Segment Open

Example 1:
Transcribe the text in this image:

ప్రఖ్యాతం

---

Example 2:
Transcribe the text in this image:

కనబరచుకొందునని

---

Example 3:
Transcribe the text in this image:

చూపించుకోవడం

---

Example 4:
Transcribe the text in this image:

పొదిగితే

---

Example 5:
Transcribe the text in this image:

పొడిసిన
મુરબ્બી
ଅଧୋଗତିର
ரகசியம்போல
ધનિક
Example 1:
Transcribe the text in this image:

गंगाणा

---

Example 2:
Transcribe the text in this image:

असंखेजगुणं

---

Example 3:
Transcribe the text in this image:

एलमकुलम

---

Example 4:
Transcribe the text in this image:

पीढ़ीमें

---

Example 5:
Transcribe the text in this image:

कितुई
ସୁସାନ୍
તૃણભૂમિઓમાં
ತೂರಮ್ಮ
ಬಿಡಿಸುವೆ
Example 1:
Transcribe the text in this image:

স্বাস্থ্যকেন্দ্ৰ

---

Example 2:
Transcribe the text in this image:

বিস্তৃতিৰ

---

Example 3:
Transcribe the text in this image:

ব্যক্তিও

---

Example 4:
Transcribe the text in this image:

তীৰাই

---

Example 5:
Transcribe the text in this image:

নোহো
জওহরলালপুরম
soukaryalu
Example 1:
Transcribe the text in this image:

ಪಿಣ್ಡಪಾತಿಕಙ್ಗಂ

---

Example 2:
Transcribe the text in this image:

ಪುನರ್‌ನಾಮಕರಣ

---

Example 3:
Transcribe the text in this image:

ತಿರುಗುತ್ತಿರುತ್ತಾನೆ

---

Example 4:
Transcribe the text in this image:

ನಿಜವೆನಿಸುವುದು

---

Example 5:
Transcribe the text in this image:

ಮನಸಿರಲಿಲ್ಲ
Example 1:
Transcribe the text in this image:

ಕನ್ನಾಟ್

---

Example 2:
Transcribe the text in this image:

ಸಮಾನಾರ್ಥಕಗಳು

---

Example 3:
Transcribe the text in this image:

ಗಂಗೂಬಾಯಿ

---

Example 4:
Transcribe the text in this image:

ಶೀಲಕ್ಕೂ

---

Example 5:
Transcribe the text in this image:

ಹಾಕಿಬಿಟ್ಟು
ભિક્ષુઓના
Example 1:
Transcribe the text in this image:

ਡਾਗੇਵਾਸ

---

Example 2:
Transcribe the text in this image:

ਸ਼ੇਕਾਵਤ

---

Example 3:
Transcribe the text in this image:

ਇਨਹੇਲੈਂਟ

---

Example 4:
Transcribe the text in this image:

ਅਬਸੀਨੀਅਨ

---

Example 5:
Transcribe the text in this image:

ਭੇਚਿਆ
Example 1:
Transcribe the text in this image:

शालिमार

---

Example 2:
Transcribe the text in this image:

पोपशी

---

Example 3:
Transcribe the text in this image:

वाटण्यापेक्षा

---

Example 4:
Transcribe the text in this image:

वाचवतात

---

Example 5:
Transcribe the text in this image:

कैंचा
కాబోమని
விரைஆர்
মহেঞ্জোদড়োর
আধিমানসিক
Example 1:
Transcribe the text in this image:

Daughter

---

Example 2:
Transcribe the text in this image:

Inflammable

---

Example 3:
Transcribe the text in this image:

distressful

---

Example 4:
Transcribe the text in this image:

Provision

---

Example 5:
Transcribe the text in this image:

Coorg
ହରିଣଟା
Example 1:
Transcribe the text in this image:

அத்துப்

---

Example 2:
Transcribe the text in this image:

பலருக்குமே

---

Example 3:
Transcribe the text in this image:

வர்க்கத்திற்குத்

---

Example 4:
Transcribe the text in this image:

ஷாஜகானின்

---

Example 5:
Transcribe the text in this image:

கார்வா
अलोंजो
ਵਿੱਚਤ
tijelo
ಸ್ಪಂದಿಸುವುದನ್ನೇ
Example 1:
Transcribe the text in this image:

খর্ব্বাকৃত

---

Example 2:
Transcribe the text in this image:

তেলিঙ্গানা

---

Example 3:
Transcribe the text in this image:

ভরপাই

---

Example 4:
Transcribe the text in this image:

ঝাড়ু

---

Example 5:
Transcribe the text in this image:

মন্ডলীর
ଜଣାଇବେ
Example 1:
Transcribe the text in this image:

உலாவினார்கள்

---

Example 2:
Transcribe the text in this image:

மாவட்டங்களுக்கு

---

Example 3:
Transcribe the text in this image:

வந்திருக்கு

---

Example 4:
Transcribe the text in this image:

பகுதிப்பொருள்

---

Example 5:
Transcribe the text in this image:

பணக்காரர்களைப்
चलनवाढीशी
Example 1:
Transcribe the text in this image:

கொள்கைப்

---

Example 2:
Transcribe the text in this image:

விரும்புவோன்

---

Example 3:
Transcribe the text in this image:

Segment Closed

What you will do: All of the entries above are to be written out again exactly.

Response:
Example 1:
Transcribe the text in this image:

ప్రఖ్యాతం

---

Example 2:
Transcribe the text in this image:

కనబరచుకొందునని

---

Example 3:
Transcribe the text in this image:

చూపించుకోవడం

---

Example 4:
Transcribe the text in this image:

పొదిగితే

---

Example 5:
Transcribe the text in this image:

పొడిసిన
મુરબ્બી
ଅଧୋଗତିର
ரகசியம்போல
ધનિક
Example 1:
Transcribe the text in this image:

गंगाणा

---

Example 2:
Transcribe the text in this image:

असंखेजगुणं

---

Example 3:
Transcribe the text in this image:

एलमकुलम

---

Example 4:
Transcribe the text in this image:

पीढ़ीमें

---

Example 5:
Transcribe the text in this image:

कितुई
ସୁସାନ୍
તૃણભૂમિઓમાં
ತೂರಮ್ಮ
ಬಿಡಿಸುವೆ
Example 1:
Transcribe the text in this image:

স্বাস্থ্যকেন্দ্ৰ

---

Example 2:
Transcribe the text in this image:

বিস্তৃতিৰ

---

Example 3:
Transcribe the text in this image:

ব্যক্তিও

---

Example 4:
Transcribe the text in this image:

তীৰাই

---

Example 5:
Transcribe the text in this image:

নোহো
জওহরলালপুরম
soukaryalu
Example 1:
Transcribe the text in this image:

ಪಿಣ್ಡಪಾತಿಕಙ್ಗಂ

---

Example 2:
Transcribe the text in this image:

ಪುನರ್‌ನಾಮಕರಣ

---

Example 3:
Transcribe the text in this image:

ತಿರುಗುತ್ತಿರುತ್ತಾನೆ

---

Example 4:
Transcribe the text in this image:

ನಿಜವೆನಿಸುವುದು

---

Example 5:
Transcribe the text in this image:

ಮನಸಿರಲಿಲ್ಲ
Example 1:
Transcribe the text in this image:

ಕನ್ನಾಟ್

---

Example 2:
Transcribe the text in this image:

ಸಮಾನಾರ್ಥಕಗಳು

---

Example 3:
Transcribe the text in this image:

ಗಂಗೂಬಾಯಿ

---

Example 4:
Transcribe the text in this image:

ಶೀಲಕ್ಕೂ

---

Example 5:
Transcribe the text in this image:

ಹಾಕಿಬಿಟ್ಟು
ભિક્ષુઓના
Example 1:
Transcribe the text in this image:

ਡਾਗੇਵਾਸ

---

Example 2:
Transcribe the text in this image:

ਸ਼ੇਕਾਵਤ

---

Example 3:
Transcribe the text in this image:

ਇਨਹੇਲੈਂਟ

---

Example 4:
Transcribe the text in this image:

ਅਬਸੀਨੀਅਨ

---

Example 5:
Transcribe the text in this image:

ਭੇਚਿਆ
Example 1:
Transcribe the text in this image:

शालिमार

---

Example 2:
Transcribe the text in this image:

पोपशी

---

Example 3:
Transcribe the text in this image:

वाटण्यापेक्षा

---

Example 4:
Transcribe the text in this image:

वाचवतात

---

Example 5:
Transcribe the text in this image:

कैंचा
కాబోమని
விரைஆர்
মহেঞ্জোদড়োর
আধিমানসিক
Example 1:
Transcribe the text in this image:

Daughter

---

Example 2:
Transcribe the text in this image:

Inflammable

---

Example 3:
Transcribe the text in this image:

distressful

---

Example 4:
Transcribe the text in this image:

Provision

---

Example 5:
Transcribe the text in this image:

Coorg
ହରିଣଟା
Example 1:
Transcribe the text in this image:

அத்துப்

---

Example 2:
Transcribe the text in this image:

பலருக்குமே

---

Example 3:
Transcribe the text in this image:

வர்க்கத்திற்குத்

---

Example 4:
Transcribe the text in this image:

ஷாஜகானின்

---

Example 5:
Transcribe the text in this image:

கார்வா
अलोंजो
ਵਿੱਚਤ
tijelo
ಸ್ಪಂದಿಸುವುದನ್ನೇ
Example 1:
Transcribe the text in this image:

খর্ব্বাকৃত

---

Example 2:
Transcribe the text in this image:

তেলিঙ্গানা

---

Example 3:
Transcribe the text in this image:

ভরপাই

---

Example 4:
Transcribe the text in this image:

ঝাড়ু

---

Example 5:
Transcribe the text in this image:

মন্ডলীর
ଜଣାଇବେ
Example 1:
Transcribe the text in this image:

உலாவினார்கள்

---

Example 2:
Transcribe the text in this image:

மாவட்டங்களுக்கு

---

Example 3:
Transcribe the text in this image:

வந்திருக்கு

---

Example 4:
Transcribe the text in this image:

பகுதிப்பொருள்

---

Example 5:
Transcribe the text in this image:

பணக்காரர்களைப்
चलनवाढीशी
Example 1:
Transcribe the text in this image:

கொள்கைப்

---

Example 2:
Transcribe the text in this image:

விரும்புவோன்

---

Example 3:
Transcribe the text in this image:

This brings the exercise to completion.